Тюрьма как тотальная скрепа
Наверное, было бы весьма приятно автору и
небезынтересно читателю порассуждать об архетипах, мифологическом сознании,
тюрьме как образе потустороннего мира, процитировав солженицыновское «бездна
зовет». Но мне больше нравятся ясность и приземленность прозы Шаламова,
описавшего технологию работы с тачкой, а не творческую радость каменщика, с
гордостью смотрящего на построенный им БУР, – барак усиленного режима.
Это я к тому, что Солженицын, в конечном счете, ближе
к сознанию патриархальному, в котором тюрьма, каторга, острог - это «мертвый
дом», потусторонний мир. А потому вернувшиеся оттуда несут на себе печать
избранности и не вполне уверены, есть ли душа у тех, кто там не был. Но кроме традиции
Достоевского и Солженицына с их оправданием страдания, русская литература, а
значит русское национальное и общественное сознание знают еще традицию Чехова,
Шаламова и Довлатова.

┄┄┄┄┄┄

▶ [УКАЗАНИЕ 1]: Перепишите отрывок о тюрьме от слов «Тюрьма как тотальная» вплоть до слов «барак усиленного режима.» включительно, подставив «лопатой» вместо «тачкой».
▶ [УКАЗАНИЕ 2]: Продолжите отрывок о тюрьме в русской литературе, начав сразу после его последнего предложения.

▶ [ПРЕДСТАВЛЕННЫЕ ДАННЫЕ]:
┄┄┄┄┄┄

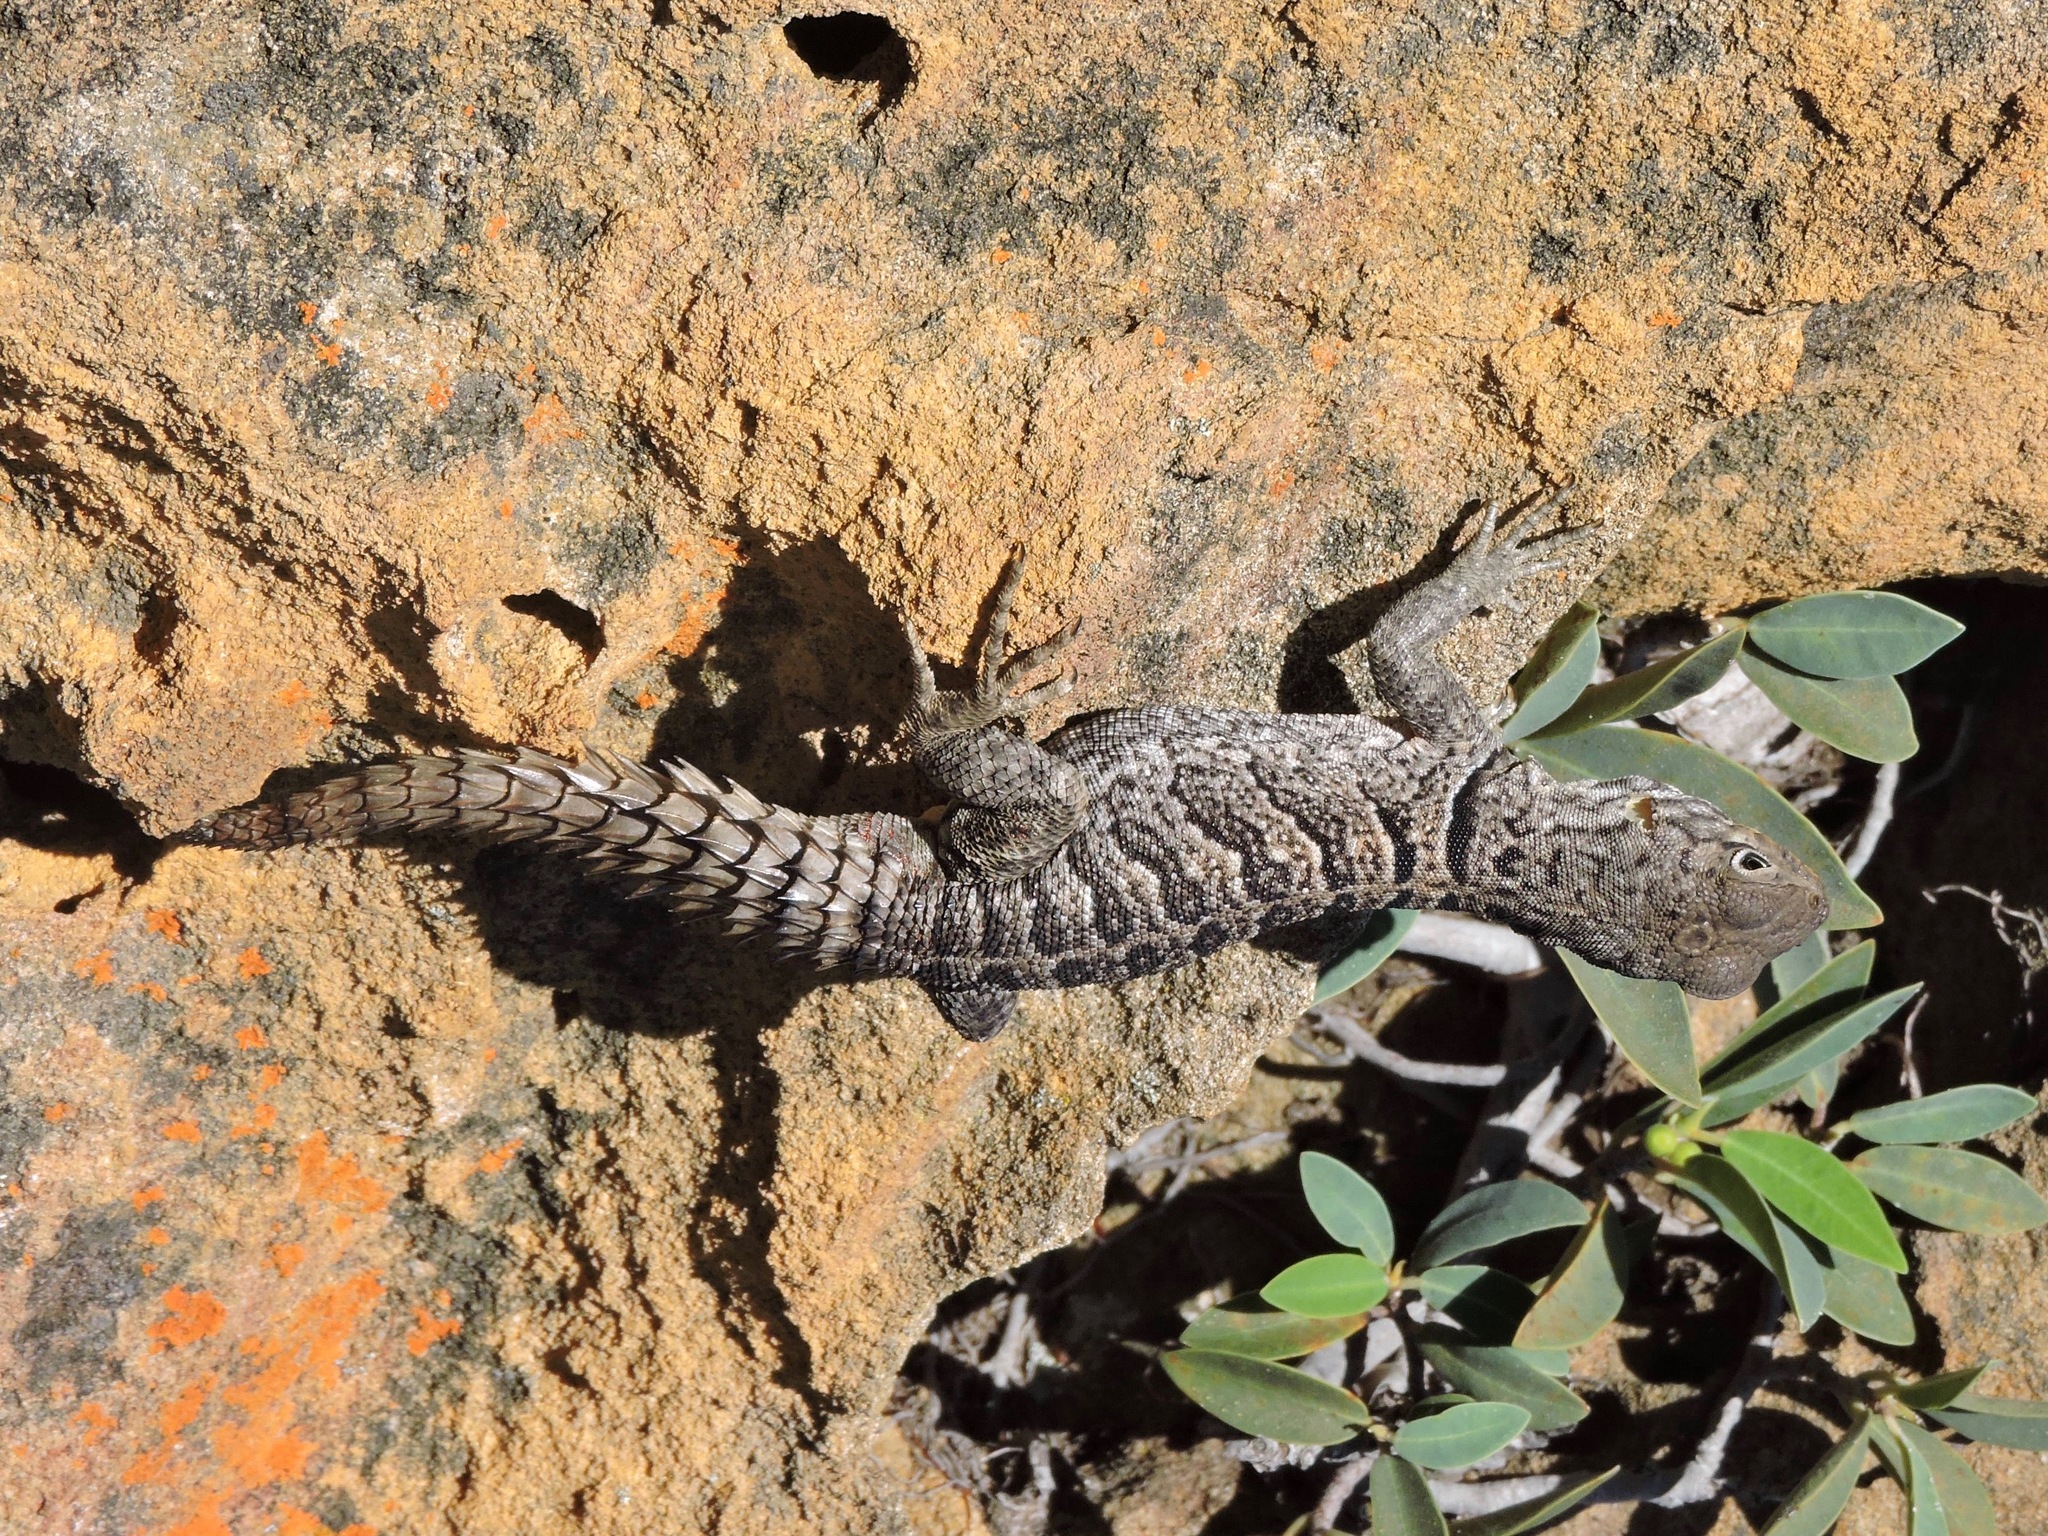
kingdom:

┄┄┄┄┄┄

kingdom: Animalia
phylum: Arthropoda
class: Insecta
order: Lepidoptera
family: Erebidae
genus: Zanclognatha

┄┄┄┄┄┄

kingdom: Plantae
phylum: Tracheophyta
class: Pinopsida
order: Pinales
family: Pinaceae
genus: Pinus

┄┄┄┄┄┄

▶ [РЕЗУЛЬТАТ ЗАДАНИЯ 1]:
Тюрьма как тотальная скрепа
Наверное, было бы весьма приятно автору и
небезынтересно читателю порассуждать об архетипах, мифологическом сознании,
тюрьме как образе потустороннего мира, процитировав солженицыновское «бездна
зовет». Но мне больше нравятся ясность и приземленность прозы Шаламова,
описавшего технологию работы с лопатой, а не творческую радость каменщика, с
гордостью смотрящего на построенный им БУР, – барак усиленного режима.

▶ [РЕЗУЛЬТАТ ЗАДАНИЯ 2]:
Это традиция новоевропейская, рациональная,
демифологизирующая, а значит в основе своей христианская. Тюрьма, каторга,
лагерь, колония могут быть предметом статистического, журналистского,
художественного исследования, для которого не обязательно быть заключенным. На
это способен и человек со стороны, и даже охранник. Но если Шаламов сам называл
«Колымские рассказы» пощечиной сталинизму, то Довлатов вовсе на задумывал
«Зону» как антисоветское произведение. И все же публикация была невозможна.
Хотя чего в его рассказах особенного?
Дело в том, чего в них не было. Цензура в свое время
обеспокоилась тем, что в «Записках из мертвого дома» не были показаны ужасы
каторжной жизни, а потому читатели могли решить, что каторга — наказание
недостаточное. Цензоры так это дело и объяснили. В советские же времена было
абсолютно немыслимо появление книги, в которой зона представала бы как часть
социальной жизни.
Дисфункция и мифологизация, а точнее сказать,
мистификация - таковы основные черты всех институтов тоталитарного государства.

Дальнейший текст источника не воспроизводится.